The Rajasthan high court bench has passed a new bizarre rule to cancel the driving licenses. Justice Sanjeev Prakash Sharma, in a single-bench ruling, has directed the transport authorities to withdraw the driver’s license issued to the illiterate persons. The reason the court gave behind the cancellation of the licenses is that the illiterate persons driving a vehicle can be a menace for the pedestrians.

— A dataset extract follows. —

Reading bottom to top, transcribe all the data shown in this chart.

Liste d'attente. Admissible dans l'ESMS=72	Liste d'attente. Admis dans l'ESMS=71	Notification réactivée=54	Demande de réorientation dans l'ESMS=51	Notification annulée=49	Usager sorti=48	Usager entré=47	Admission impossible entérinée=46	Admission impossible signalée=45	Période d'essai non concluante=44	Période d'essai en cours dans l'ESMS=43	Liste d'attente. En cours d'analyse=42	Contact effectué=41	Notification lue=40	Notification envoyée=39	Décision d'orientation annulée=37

The court passed a two-page ruling after hearing a case on a different case. The excerpt from the ruling says,
“The license cannot be allowed to be issued for driving any kind of vehicle to an illiterate person as he is virtually a menace for the pedestrians as he would not be in a position to understand road signs and notices of caution written on boards for human safety on the highways as well as on the roads in the cities. The license of Light Motor Vehicles issued to the petitioner and similar persons also must be therefore withdrawn in the light of what has been stated hereinabove.“
According to the judge, an illiterate person cannot read road signs properly, which is why they can be dangerous to pedestrians. The court said that people who cannot read are a menace to the pedestrians. It should be noted that there is no minimum qualification required to get a private driving license in India. However, there are written tests that require a certain level of basic reading and writing. If a person is applying for a transport license, the prescribed minimum requirement is Class VII pass.

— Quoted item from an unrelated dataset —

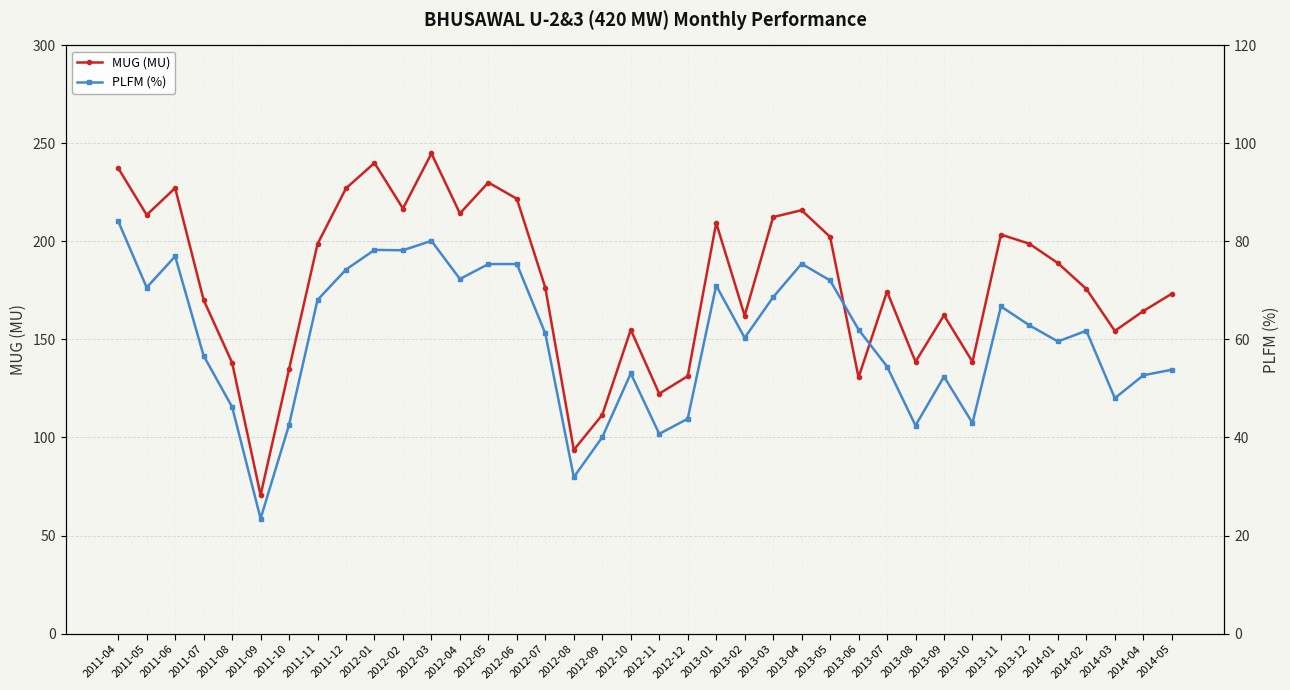

List the series in order of their peak value, highest first.

MUG (MU), PLFM (%)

Interestingly, the court passed the order while hearing a writ petition filed by a person who was seeking a license to drive a transport vehicle. The person filed a petition saying that he should be allowed to drive the transport vehicle on the ground that he received the driving license thirteen years ago. It should be noted that in 2017, the Supreme Court passed a ruling that allowed LMV license holders could drive commercial LMV category vehicles without endorsing it. This allowed many people to earn by driving commercial vehicles without getting any extra permissions from the authorities.
Justice Sanjeev Prakash Sharma, who was the only judge present on the bench listening to the petition observed that the petitioner was illiterate and yet he holds a driving license. The judge then said that Motor Vehicle rules should consider the public who are using the road and should not be framed in a way to only benefit the license seekers.
The court has asked the transport authorities to show their course of action in the next one month. It is not known how the authorities will identify such illiterate person but cancelling the licenses will have a huge impact on the livelihood of the people.